*STATED GOAL*: Locate every line in the items below that contains the string "weighted" and copy each of those lines.

*DATA SUPPLIED*:
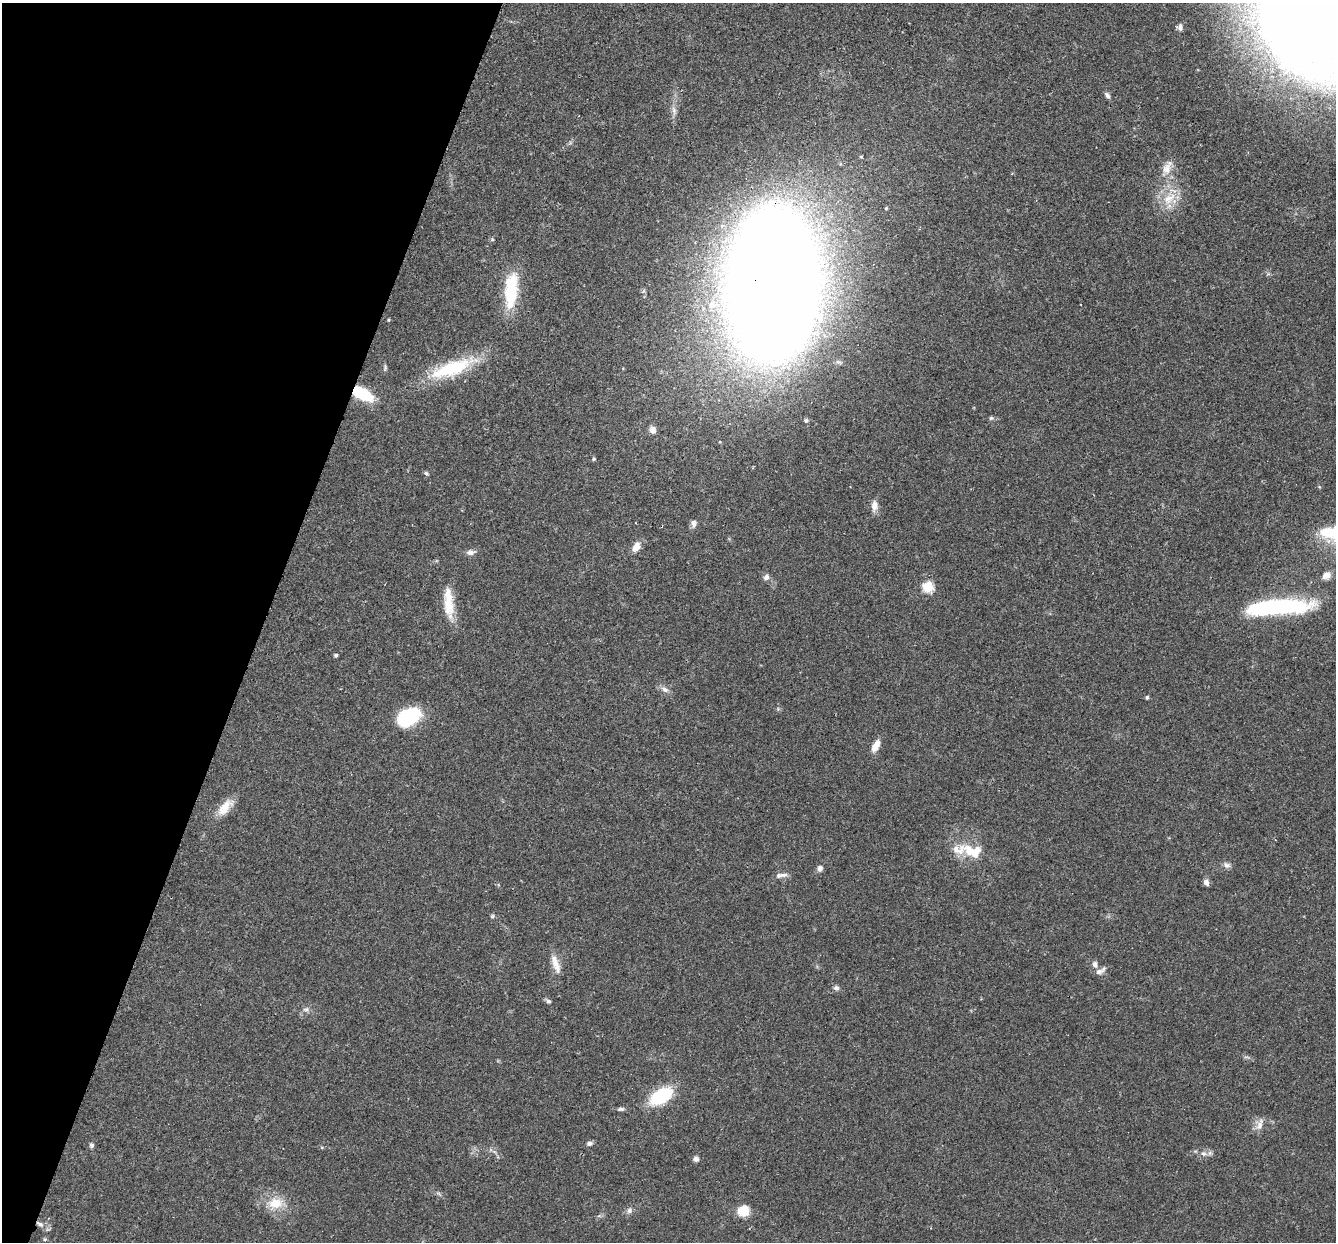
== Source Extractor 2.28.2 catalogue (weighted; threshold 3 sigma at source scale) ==
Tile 9 of 4 x 4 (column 1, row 3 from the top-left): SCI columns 23-1356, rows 1430-2669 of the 5382 x 5466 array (HDU 1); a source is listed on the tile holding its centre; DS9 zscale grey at full resolution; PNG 1338 x 1244 px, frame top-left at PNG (2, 3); no overlay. Shown black and unused: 20% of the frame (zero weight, under 2 of 3 exposures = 3% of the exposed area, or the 3 px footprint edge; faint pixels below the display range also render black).
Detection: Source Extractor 2.28.2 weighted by HDU 2 'WHT'; one run over the whole footprint, this tile lists its part. Background 0.0527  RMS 0.0068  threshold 0.0305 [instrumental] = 3 sigma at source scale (4.5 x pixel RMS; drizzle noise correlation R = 1.50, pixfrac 1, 0.05/0.05 arcsec/px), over >= 5 px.
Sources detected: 62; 1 inside a brighter object's white glare — not listed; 3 inside a brighter listed object's ellipse — not listed separately; the other 58 listed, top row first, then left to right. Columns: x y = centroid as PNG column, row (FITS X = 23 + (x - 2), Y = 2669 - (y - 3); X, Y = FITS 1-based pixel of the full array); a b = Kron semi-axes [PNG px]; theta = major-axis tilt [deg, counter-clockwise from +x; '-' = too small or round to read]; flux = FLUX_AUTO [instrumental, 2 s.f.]
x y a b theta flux
1309 14 137 85 -61 1100
1180 27 9 6 -84 2.4
1107 95 10 5 -49 1.8
674 110 13 6 -77 3.1
861 157 4 4 - 0.74
1167 168 21 10 63 7.7
1169 199 22 14 36 14
886 208 4 3 - 0.68
773 284 92 48 -90 3100
511 290 38 14 84 35
712 305 10 8 -36 4.5
388 320 4 3 - 0.68
385 367 10 4 82 1.1
452 368 58 16 20 42
362 394 19 9 -28 34
991 418 6 5 - 1
653 430 11 9 -71 3.4
594 459 5 4 - 0.86
426 473 6 5 - 1.1
874 506 15 9 87 4.6
694 523 9 7 -87 2.6
1328 532 28 13 4 19
636 547 13 8 55 5.5
470 552 12 7 6 3.1
1326 575 10 8 28 4.8
766 577 8 7 - 2.5
928 587 6 5 - 50
449 603 41 11 -85 16
1278 607 65 14 4 100
336 655 5 4 - 0.89
665 689 10 6 -31 2.8
1147 697 4 4 - 1.3
405 719 23 17 29 34
876 746 14 7 62 6.5
225 807 27 11 47 10
969 850 21 13 -53 12
1227 865 10 7 -32 2.4
820 868 7 6 - 2.7
779 875 12 7 14 2.7
1206 882 7 6 - 3
492 916 6 5 - 0.96
556 964 27 8 -72 7.4
1095 964 9 6 -62 2.7
1099 972 11 8 12 3.4
836 988 7 6 - 1.9
548 1001 7 5 -16 1.4
306 1009 10 6 5 2.1
661 1096 24 13 34 38
621 1109 9 5 0 1.5
1260 1125 18 8 74 4.5
589 1143 6 6 - 2
91 1145 6 5 - 1.6
1204 1154 9 7 -22 3
696 1159 7 6 - 1.9
275 1203 22 15 7 14
629 1210 8 8 - 2.2
743 1211 11 9 39 15
40 1224 11 6 -36 3.2
Overlapping masked pixels (flux is a lower limit): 3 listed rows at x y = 773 284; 362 394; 40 1224
Isophote crosses this tile's border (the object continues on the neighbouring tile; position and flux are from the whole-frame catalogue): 2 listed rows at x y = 1309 14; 1328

*FINAL RESULT*:
== Source Extractor 2.28.2 catalogue (weighted; threshold 3 sigma at source scale) ==
Detection: Source Extractor 2.28.2 weighted by HDU 2 'WHT'; one run over the whole footprint, this tile lists its part. Background 0.0527  RMS 0.0068  threshold 0.0305 [instrumental] = 3 sigma at source scale (4.5 x pixel RMS; drizzle noise correlation R = 1.50, pixfrac 1, 0.05/0.05 arcsec/px), over >= 5 px.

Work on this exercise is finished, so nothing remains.